• [Document passage]
····················
Component overview

更新时间:
复制 MD 格式

EMR provides open source and self-developed components that cover data development, compute engines, data services, resource management, data storage, and data integration. You can select and configure components based on your needs.

Note

If a component you want to use is unavailable when you create a cluster, or if an open source component is available only to existing users, you can install and manage it yourself.

EMR consists of open source components, self-developed components, integrated Alibaba Cloud products, and cluster management. Refer to the service architecture diagram for the full list of big data components and their use cases.

image

Data development

The data development layer provides visual tools and code management for data collection, cleansing, modeling, analysis, and task scheduling. It helps enterprises efficiently manage and use their data assets.
····················
Data extracted from a collection
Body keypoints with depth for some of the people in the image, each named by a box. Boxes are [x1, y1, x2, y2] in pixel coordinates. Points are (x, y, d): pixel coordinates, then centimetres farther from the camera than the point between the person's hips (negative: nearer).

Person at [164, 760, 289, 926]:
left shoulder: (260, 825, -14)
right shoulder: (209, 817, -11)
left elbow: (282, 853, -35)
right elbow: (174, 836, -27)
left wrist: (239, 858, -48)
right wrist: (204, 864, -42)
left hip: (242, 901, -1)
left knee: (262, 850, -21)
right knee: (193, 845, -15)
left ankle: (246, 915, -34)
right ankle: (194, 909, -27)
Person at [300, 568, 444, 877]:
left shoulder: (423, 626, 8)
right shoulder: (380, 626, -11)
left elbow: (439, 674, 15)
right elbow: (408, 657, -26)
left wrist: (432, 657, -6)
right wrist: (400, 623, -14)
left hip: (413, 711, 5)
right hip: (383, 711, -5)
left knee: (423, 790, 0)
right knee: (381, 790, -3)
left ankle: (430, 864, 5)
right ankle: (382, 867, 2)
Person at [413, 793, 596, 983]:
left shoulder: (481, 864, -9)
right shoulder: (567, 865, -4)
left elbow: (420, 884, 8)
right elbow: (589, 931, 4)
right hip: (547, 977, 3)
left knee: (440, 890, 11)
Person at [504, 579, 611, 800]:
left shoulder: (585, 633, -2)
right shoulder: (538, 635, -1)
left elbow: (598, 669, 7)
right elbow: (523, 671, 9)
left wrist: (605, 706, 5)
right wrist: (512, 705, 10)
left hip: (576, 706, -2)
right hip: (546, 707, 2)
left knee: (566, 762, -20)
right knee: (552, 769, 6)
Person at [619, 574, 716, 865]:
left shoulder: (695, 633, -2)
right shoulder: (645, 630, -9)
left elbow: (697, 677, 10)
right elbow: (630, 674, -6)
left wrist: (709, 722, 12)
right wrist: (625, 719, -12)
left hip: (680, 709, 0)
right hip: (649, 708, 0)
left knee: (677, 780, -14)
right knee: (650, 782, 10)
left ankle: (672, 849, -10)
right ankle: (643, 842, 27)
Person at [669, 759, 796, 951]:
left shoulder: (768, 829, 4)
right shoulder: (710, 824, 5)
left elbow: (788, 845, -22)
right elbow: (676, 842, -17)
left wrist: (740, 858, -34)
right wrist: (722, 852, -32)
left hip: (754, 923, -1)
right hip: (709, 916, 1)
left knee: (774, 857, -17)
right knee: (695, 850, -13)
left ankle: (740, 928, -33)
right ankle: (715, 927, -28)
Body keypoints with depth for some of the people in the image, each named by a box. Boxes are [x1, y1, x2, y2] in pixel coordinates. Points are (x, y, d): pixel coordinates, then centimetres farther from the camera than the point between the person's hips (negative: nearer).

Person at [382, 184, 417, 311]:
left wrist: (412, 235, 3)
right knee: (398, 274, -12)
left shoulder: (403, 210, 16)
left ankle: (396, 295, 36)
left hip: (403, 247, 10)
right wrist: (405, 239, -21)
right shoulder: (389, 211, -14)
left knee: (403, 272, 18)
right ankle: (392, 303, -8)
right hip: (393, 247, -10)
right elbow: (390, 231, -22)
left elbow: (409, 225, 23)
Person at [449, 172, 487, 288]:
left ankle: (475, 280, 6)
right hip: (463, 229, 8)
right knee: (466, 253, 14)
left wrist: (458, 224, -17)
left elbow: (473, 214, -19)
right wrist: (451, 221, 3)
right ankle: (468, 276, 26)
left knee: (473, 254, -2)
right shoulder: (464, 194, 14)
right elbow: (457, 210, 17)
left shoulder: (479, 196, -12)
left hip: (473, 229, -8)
····················
• [Tasks for this exercise]
(a) What does the EMR component overview say you can do if a component you want is unavailable when you create a cluster?
(b) Resume the EMR component overview from the point where it stops.

• [Answers per task]
(a) You can install and manage it yourself.

(b)
For data development in EMR, you can use the Alibaba Cloud products DataWorks and EMR Workflow. The details are as follows:

Product Name

Description

General Documents

DataWorks

DataWorks provides end-to-end data integration, development, governance, quality management, O&M, and security control. It is suitable for scenarios that require complex data integration and governance.

EMR Workflow

EMR Workflow focuses on workflow scheduling and management. It is 100% compatible with the open source Apache DolphinScheduler.

To use open source data development components, you can choose Hue and Superset:

Component type

Component Name

Description

Common Documentation

Open source

Hue

Hue is available only to existing users.

Hue is an open source web interface for interacting with the Apache Hadoop ecosystem.

Hue

Superset

Superset is available only to existing users.

Superset is a data visualization tool that provides rich visualization and dashboard features.

Superset

Compute engines

EMR supports mainstream compute engines for batch processing, interactive analysis, stream processing, and machine learning. These engines transform data structure and logic to meet the requirements of different big data scenarios.

Component type

Component name

Description

Related documentation

Open source

Spark

Spark is a fast, general-purpose big data processing engine that provides in-memory computing and supports batch processing, real-time processing, machine learning, and graph computing.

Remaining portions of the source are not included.